One of the most challenging issues facing a business owner, CEO, or founder of a small business is what is required for an effective accounting and financial process. A recent article in Entrepreneur magazine offered some general tips on how to think about developing the appropriate accounting resources matched to the stage of the company.

In our experience as outsourced CFOs for small- and medium-sized businesses in the San Francisco Bay Area, we often see small business owners overwhelmed with no strategy regarding their accounting and finance processes.

“Few [business owners] like to think about accounting. However, if you're going to stay in business any length of time, you'll need to perform some accounting functions.”

The article points out that there is a naturally evolution of the accounting process as the small business grows from the startup stage to a larger company.

Here is a summary of the steps outlined in the article:

1. Part-time or external-service finance professional

Every business, no matter how new or small, needs to do 3 basic things:

a. Accounting System – Setup and Overseeing.

“You’ll need to get your company set up by establishing a chart of accounts and determining the format for financial reports. En route, you will run into issues you hadn’t thought about when the books were initially established. You’ll want to periodically review the setup to make needed adjustments.”

b. Bookkeeping.

“This is the day-to-day entry of transactions into your accounting system and preparation of checks and invoices.”

c. Fraud protection.

“Unfortunately, fraud in small businesses is rampant. According to a University of Cincinnati survey, more than 60 percent of small businesses experience employee fraud and theft. These periodic checks will protect your business and remove temptation from your employees.”

d. Tax preparation.

“Depending on your business, you may need to pay sales taxes, quarterly estimated taxes, payroll taxes, etc. It’s complex. Consult an expert.”
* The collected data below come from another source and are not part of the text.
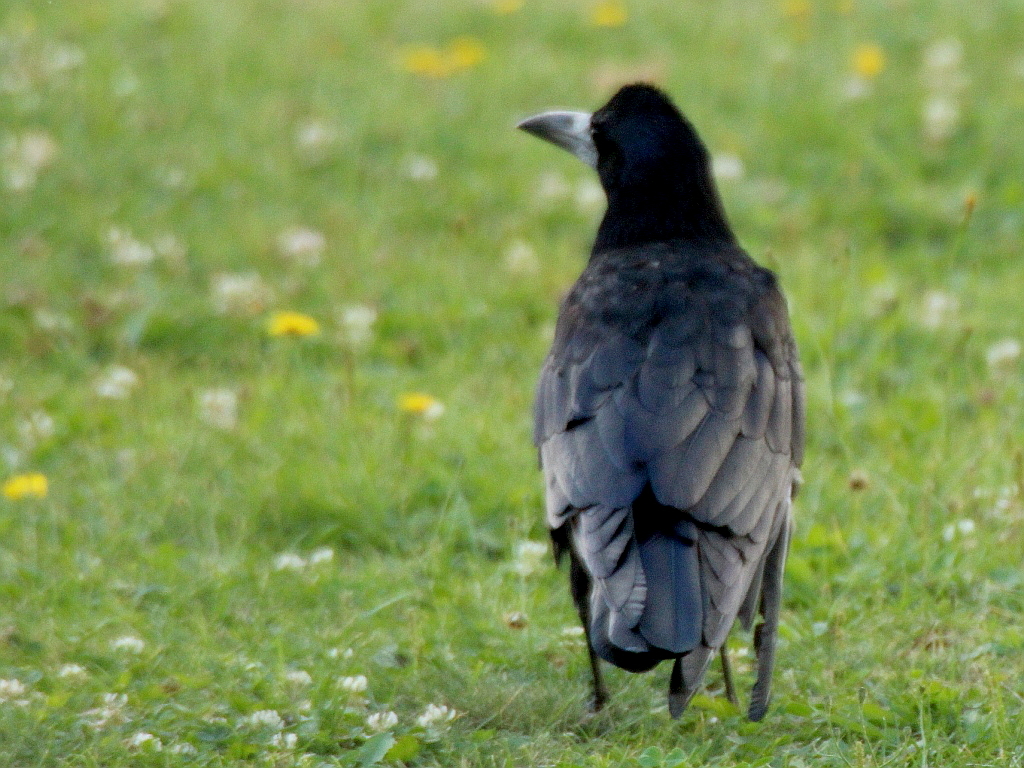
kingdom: Animalia
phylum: Chordata
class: Aves
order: Passeriformes
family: Corvidae
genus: Corvus
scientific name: Corvus frugilegus
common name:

2. Full-time bookkeeper, with part-time CFO

Even with a bookkeeper working for the company, that person still needs guidance and oversight from someone with more expertise and a broader business perspective: i.e., your friendly neighborhood CFO.

“This CFO should review the bookkeeper’s work and be available to answer questions. He or she will also work with the owner to interpret financial statements and internal metrics, develop financing strategies (e.g., with banks and investors), tackle tax planning, establish internal controls, develop forecasting budgets and, depending on the industry, handle compliance issues.”

“As Deloitte has described it: 'Today’s CFOs are expected to play diverse and challenging roles.' They act as stewards, protecting the company's assets. They assist in financial planning and analysis, tax and treasury tasks.”

3. Full-time CFO

If the SMB has grown to a large enough size and complexity, it may be time to consider a full-time CFO. Typically, these are companies in excess of $20 million in annual sales depending on the type of products, services, and industry that the company participates in. In addition, at this stage of the company, there are usually dedicated staff focused on key functional processes alike Accounts Payable (AP) or Accounts Receivable (AR)

“Accurate books are essential to running any small business effectively. Unfortunately, it is an often overlooked task. You should make sure that you have the proper accounting support as your business grows.”